Sunday, March 7, 2010

Cinderella must die

I'm venturing off topic today because frankly, all I'm doing is reknitting the Handstrikket sleeve and I don't have much to report. So forgive me this little dalliance.

I awoke this morning remembering my Cinderella watch. A gift from my mother for my seventh birthday, I fell madly in love both with the watch - and with love. Like most little girls of my generation, I WAS Cinderella; in my heart I believed that if I toiled and waited long enough in the filthy fireplace of life that some handsome dude would amble by and give me a shoe. Then I'd live happily ever after. The end. Closing credits.

My rapture heightened with the 1965 television premiere of Rodgers and Hammerstein's musical starring Lesley Anne Warren and Stuart Damon (of soap opera fame) as Cinderella and the Prince; Ginger Rogers and Walter Pidgeon as the King and Queen; Celeste Holm as the Fairy Godmother; Jo Van Fleet as the Stepmother; and Pat Carroll and Barbara Ruick as her daughters Prunella and Esmerelda.

There I was, Cinderella on my wrist and the television screen, and most of all, in my heart. I LOVED IT. I STILL LOVE IT. To this day, I can sing every note.

Fast-forward 40-plus years and I'm celebrating my 51st birthday with my bff, Theresa. Prime rib dinner to die for and plenty of time to comprehensively inventory our boyfriends and the deficiencies and disappointments inherent in our relationships. We love these guys, but c'mon, they ain't no damn Prince Charmings!
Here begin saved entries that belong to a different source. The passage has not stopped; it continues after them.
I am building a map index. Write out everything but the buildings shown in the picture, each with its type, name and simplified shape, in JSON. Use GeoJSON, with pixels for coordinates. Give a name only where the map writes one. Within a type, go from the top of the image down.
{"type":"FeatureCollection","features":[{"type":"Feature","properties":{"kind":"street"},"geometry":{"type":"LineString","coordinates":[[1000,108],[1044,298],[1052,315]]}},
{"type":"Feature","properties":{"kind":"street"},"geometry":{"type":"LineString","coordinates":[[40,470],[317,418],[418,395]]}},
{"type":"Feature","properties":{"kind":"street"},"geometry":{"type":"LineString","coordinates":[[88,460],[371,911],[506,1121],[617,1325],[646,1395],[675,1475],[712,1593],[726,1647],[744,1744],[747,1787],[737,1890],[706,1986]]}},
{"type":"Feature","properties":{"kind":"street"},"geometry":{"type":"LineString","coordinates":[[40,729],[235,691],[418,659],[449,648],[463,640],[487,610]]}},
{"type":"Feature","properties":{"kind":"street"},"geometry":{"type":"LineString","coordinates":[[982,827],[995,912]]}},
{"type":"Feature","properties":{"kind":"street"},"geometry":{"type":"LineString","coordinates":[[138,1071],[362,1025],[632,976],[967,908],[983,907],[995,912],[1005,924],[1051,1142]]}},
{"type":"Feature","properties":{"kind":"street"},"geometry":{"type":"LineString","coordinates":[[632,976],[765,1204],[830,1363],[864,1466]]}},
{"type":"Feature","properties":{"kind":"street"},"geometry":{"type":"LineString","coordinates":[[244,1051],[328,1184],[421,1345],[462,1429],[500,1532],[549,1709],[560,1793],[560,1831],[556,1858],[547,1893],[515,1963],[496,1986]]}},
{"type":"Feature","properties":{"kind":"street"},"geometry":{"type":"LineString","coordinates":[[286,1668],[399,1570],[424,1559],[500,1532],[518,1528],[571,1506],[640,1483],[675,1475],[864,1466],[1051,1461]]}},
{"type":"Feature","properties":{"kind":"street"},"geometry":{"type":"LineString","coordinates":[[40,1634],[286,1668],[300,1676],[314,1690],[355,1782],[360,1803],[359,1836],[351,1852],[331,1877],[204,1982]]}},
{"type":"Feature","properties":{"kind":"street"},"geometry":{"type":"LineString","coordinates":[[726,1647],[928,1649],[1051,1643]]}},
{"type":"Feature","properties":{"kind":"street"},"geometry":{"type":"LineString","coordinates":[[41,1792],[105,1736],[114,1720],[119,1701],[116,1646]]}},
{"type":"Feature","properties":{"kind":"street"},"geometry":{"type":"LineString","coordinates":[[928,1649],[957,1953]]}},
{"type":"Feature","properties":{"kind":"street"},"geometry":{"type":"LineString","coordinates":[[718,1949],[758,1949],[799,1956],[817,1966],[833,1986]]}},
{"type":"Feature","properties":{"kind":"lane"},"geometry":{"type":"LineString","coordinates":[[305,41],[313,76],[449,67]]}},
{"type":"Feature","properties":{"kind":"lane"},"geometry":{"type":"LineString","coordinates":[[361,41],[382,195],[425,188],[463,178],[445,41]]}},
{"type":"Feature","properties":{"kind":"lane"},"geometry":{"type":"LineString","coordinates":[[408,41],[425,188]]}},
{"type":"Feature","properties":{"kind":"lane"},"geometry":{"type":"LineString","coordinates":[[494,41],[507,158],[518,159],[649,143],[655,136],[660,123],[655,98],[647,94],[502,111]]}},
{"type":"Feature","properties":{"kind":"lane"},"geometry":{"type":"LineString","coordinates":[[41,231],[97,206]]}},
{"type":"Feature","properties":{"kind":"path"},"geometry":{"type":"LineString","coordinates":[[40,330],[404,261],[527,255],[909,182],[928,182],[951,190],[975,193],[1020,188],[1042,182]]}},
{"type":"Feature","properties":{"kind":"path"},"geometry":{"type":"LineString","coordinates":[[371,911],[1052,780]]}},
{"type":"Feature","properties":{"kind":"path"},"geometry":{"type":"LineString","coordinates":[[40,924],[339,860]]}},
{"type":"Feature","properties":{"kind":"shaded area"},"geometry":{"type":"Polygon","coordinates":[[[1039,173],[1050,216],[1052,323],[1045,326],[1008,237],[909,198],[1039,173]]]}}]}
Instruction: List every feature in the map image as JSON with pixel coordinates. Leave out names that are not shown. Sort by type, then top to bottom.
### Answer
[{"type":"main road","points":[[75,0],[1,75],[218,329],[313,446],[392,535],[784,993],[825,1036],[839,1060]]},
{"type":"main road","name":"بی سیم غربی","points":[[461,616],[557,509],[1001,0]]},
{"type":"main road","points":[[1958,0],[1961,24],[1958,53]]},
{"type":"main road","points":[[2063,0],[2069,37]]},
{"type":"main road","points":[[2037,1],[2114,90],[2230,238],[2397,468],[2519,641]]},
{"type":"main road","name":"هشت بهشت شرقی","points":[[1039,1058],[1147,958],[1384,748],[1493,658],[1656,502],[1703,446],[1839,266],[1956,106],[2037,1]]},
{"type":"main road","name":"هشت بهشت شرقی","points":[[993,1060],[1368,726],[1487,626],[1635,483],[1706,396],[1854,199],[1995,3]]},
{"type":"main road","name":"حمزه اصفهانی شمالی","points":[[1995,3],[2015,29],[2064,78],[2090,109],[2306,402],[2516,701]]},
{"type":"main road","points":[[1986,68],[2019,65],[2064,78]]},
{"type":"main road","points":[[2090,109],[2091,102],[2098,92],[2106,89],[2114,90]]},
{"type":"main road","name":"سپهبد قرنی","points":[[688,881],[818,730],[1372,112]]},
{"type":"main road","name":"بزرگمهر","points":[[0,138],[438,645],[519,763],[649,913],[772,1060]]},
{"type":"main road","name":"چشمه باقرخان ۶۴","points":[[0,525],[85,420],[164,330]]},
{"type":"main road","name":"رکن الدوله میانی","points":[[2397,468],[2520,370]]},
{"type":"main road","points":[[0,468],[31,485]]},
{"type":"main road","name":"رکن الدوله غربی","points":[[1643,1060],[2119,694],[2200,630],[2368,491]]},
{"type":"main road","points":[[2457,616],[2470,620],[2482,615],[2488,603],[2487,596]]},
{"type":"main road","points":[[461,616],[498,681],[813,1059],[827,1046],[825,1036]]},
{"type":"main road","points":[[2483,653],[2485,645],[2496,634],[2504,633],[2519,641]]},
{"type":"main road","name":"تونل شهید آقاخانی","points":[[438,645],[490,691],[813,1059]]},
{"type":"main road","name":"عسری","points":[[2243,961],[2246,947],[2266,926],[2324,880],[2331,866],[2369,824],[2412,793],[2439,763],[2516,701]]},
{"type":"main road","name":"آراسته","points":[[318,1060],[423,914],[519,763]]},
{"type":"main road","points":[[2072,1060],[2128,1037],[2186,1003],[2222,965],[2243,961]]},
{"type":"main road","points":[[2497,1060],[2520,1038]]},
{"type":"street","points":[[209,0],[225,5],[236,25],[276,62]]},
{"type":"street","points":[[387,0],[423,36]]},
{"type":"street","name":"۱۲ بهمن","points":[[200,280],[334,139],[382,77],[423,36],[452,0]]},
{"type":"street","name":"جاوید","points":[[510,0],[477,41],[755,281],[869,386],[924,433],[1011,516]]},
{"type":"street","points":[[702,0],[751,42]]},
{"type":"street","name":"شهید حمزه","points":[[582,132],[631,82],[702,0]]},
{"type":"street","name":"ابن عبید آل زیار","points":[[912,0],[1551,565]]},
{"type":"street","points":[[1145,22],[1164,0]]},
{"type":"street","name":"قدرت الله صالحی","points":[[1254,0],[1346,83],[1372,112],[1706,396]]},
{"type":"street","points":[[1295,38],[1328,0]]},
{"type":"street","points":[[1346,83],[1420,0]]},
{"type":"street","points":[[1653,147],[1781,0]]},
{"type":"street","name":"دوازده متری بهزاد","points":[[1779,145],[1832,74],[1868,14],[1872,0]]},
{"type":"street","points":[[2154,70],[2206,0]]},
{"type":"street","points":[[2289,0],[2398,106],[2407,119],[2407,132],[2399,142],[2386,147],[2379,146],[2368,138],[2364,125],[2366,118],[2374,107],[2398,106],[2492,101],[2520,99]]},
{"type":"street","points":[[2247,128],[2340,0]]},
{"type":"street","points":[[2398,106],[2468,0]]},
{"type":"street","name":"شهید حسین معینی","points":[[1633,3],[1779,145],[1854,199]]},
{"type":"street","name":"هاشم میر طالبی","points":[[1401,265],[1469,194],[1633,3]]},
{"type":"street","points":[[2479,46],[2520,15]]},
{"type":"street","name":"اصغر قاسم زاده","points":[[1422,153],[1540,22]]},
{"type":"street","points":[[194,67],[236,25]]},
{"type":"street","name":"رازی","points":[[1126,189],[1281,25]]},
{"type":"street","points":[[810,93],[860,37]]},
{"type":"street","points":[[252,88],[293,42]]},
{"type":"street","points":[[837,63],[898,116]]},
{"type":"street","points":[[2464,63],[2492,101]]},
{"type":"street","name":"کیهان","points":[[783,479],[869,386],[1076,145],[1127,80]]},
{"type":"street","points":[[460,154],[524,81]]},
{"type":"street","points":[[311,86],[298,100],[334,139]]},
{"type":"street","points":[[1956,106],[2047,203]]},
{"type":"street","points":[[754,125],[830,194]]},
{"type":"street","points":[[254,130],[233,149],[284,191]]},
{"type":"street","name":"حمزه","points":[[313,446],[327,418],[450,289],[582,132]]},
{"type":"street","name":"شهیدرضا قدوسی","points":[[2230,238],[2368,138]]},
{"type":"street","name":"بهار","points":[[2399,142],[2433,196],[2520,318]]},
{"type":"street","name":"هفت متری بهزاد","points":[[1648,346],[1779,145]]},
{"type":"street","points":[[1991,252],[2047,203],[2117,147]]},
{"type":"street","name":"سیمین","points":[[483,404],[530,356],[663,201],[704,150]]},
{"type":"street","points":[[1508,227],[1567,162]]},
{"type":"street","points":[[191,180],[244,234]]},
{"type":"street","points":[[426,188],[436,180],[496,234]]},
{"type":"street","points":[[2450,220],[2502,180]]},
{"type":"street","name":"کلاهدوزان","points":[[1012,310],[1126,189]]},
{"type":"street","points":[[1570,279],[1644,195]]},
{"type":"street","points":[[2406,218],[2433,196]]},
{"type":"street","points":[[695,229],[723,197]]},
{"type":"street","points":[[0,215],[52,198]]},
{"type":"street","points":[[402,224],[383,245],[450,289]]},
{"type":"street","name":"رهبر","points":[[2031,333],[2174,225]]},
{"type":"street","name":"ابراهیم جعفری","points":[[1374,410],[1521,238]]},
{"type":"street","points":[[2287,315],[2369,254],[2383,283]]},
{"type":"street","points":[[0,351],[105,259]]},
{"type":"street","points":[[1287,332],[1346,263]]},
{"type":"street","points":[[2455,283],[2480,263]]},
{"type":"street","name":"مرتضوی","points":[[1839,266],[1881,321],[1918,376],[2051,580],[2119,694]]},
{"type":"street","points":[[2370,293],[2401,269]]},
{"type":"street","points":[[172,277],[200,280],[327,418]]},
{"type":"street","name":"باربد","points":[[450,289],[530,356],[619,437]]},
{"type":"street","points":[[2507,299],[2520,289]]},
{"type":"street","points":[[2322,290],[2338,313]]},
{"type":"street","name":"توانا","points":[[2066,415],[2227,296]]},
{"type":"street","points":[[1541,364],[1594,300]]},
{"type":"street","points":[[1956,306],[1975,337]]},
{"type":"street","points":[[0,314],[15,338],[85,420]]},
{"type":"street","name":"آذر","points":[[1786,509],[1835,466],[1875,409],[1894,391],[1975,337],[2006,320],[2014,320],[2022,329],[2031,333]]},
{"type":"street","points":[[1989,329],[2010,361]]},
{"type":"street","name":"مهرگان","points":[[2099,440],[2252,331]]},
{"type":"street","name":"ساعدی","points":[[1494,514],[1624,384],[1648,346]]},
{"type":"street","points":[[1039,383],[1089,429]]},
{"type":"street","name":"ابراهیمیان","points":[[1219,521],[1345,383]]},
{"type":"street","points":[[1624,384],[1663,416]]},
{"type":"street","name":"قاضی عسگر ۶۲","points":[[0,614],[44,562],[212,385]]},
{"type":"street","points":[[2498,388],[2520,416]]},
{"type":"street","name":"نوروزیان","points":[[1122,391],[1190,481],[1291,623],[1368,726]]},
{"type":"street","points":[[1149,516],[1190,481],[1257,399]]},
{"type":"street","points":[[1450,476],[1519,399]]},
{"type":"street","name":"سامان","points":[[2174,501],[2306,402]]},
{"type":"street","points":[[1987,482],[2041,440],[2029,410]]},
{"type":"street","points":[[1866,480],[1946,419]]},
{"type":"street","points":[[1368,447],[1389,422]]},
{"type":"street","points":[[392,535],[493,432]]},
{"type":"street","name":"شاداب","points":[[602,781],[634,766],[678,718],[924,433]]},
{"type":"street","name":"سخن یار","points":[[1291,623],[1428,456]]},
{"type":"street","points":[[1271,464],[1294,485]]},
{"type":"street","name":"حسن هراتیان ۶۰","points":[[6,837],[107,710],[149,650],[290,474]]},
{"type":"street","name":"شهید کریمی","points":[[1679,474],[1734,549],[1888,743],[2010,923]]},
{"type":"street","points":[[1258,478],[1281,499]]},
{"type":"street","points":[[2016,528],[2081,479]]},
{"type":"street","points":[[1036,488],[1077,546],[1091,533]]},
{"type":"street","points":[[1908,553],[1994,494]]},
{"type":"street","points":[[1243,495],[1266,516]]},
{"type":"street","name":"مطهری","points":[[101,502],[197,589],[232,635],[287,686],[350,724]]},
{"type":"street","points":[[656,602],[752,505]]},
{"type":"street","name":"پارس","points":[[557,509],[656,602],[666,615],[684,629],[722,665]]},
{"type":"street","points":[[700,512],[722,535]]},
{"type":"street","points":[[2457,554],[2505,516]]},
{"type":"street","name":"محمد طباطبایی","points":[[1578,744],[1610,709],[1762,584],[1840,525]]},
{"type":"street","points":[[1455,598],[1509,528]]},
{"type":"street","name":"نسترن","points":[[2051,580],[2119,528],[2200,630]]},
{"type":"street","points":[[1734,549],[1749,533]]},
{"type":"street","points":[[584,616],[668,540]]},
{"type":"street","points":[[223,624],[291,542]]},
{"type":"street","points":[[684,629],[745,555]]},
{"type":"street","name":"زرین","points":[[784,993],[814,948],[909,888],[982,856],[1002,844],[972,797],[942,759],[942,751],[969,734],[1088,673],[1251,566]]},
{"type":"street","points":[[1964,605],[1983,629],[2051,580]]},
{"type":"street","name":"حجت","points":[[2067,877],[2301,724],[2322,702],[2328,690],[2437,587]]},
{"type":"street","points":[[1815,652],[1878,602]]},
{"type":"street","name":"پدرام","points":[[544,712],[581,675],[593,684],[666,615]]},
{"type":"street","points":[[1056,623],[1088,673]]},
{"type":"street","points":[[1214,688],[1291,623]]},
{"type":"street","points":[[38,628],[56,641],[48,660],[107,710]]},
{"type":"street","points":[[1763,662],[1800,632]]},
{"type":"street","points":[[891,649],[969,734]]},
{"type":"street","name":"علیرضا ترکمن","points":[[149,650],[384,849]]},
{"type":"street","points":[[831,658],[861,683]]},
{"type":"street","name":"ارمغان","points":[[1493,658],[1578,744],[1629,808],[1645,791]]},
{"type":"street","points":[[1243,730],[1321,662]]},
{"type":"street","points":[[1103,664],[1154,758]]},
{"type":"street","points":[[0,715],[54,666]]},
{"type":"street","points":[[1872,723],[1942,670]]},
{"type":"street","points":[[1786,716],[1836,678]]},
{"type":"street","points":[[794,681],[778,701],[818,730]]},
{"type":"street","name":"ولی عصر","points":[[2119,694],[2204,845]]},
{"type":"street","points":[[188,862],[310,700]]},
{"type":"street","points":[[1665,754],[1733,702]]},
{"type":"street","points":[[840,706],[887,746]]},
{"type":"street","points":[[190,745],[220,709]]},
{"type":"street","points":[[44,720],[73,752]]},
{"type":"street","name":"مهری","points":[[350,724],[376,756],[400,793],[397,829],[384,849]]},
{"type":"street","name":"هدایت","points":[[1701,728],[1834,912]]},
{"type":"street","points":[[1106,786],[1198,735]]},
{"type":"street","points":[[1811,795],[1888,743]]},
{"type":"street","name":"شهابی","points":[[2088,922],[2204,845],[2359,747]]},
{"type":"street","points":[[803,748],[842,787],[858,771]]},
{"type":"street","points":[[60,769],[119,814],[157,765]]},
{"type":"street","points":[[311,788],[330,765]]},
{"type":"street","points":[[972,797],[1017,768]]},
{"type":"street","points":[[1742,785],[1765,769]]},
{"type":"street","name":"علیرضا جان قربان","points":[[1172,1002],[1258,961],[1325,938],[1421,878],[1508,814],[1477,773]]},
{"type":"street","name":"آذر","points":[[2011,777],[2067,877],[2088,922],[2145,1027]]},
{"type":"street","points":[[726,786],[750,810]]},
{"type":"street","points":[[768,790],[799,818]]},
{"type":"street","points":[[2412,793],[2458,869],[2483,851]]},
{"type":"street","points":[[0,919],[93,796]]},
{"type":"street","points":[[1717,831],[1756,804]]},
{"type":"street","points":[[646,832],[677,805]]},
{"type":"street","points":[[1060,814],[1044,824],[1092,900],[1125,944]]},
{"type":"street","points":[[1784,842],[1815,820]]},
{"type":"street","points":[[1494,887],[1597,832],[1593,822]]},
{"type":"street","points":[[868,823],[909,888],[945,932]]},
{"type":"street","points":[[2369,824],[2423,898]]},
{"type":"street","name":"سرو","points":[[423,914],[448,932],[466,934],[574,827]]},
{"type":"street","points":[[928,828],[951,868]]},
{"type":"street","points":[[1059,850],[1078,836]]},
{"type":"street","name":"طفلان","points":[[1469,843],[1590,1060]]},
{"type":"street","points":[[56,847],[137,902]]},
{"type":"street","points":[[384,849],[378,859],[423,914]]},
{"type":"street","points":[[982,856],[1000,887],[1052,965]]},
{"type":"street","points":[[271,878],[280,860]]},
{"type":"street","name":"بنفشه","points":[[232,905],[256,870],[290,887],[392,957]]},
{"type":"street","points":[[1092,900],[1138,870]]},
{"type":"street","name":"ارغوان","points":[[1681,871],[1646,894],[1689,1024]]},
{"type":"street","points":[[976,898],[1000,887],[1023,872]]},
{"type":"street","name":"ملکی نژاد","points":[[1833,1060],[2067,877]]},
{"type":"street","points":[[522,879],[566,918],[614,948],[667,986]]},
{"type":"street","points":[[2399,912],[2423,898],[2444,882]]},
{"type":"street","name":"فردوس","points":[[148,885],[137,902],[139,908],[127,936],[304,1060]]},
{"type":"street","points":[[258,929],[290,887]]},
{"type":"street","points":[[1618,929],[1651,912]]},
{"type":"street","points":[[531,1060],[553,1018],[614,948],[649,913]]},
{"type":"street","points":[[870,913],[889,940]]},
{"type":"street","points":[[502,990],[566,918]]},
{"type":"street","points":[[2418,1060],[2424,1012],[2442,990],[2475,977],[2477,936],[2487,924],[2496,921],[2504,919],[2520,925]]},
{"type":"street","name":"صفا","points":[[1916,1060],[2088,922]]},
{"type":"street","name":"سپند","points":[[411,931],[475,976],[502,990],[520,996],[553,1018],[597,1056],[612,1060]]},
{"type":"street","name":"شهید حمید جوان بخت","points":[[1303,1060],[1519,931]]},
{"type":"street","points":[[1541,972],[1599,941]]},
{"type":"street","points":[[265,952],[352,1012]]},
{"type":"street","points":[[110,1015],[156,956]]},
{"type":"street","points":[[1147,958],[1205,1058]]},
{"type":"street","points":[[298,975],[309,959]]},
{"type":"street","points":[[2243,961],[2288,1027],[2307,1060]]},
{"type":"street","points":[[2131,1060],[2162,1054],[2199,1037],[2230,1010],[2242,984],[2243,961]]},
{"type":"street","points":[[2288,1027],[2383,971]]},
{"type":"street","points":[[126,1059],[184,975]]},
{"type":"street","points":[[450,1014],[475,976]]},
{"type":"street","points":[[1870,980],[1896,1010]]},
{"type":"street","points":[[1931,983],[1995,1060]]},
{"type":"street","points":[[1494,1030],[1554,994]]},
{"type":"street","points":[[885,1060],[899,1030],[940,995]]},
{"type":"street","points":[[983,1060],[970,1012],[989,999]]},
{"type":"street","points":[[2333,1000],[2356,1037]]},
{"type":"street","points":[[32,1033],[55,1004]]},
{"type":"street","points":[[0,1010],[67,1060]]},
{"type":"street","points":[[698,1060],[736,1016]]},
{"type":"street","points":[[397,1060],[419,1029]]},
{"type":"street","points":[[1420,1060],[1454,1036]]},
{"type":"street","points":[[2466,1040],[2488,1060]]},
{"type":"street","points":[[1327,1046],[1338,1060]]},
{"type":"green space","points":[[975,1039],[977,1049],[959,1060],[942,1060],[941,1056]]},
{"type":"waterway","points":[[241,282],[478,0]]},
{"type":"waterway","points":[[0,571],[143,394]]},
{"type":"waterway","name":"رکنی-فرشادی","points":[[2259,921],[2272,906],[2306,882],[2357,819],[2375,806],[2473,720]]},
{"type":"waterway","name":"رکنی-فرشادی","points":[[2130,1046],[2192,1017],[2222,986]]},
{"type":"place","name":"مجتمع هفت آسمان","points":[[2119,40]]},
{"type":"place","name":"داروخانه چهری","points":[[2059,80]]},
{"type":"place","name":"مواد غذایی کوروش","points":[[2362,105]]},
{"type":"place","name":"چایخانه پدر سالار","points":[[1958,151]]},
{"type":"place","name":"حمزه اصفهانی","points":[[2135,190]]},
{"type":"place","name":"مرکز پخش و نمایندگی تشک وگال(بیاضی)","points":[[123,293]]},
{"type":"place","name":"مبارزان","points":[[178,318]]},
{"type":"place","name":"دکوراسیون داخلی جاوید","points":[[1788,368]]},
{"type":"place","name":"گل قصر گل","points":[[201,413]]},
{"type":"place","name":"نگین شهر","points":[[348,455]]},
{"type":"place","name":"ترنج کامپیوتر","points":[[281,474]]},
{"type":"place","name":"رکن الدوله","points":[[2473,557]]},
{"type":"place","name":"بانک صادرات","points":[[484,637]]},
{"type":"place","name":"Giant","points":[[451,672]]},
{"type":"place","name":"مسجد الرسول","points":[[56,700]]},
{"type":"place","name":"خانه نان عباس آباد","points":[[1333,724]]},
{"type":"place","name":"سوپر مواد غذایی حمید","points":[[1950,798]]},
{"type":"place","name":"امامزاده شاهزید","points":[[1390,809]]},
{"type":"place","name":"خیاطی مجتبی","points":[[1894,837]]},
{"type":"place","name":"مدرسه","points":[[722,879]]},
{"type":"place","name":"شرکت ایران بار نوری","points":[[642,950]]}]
For example, Tom gave me a 25-foot Stanley LeverLock Measuring Tape for my birthday - and that's it. No armful of tulips like he'd given me for Valentine's Day nor a gorgeous sapphire ring like he gave me for Christmas. To be fair, this is exactly what I'd asked for, but still... this completely unromantic gift does not a Prince Charming make.

After more of my complaining, Theresa suggested that perhaps Tom wasn't "meeting my needs." Then it hit me: since Tom honestly and usually meets most of my needs, I (and the rest of my generation) must be the unfortunate by-product of a long-told tale of female rescue by a perfect man who - let's face it, girls - DOES NOT EXIST. I've spent a lifetime looking for that rat bastard and his glass slipper - and if I ever find him, I'm going to beat him to death with the damn shoe.

Perhaps this is maturity, or maybe just facing reality. But the fact of the matter is, Tom is a wonderful boyfriend. He is not perfect and does not come equipped with size 9.5 wide crystalline slippers customized just for my middle-aged foot. But he does love me and at this late stage of the game, that is enough. If I ever want to be happy, my inner Cinderella must die. This means I need to be content knowing he remembered my birthday at all and gave me exactly what I asked for - even if it was just a measuring tape.

After a lifetime of looking for Mr. Right, we can learn all we need to know about love from Cinderella's Fairy Godmother: It's Possible! Watch this and weep, girls, and remember that it's all a bunch of crap. Then love it anyway.


  1. Be careful what you ask for! You may just end up getting your measuring tape ;)

    My husband is far from perfect, but he is the perfect husband for me, so as far as I am concerned, I found my prince.

    Fairy tales can come true
    It could happen to you
    If you're young at heart
    La la la la la la la la

    Thanks for making me sing :)

  2. Thanks for making me smile, Michele. You're right... I'm going to aim higher in my future requests! Glad to hear you've found the just-right husband for you. That's all that matters.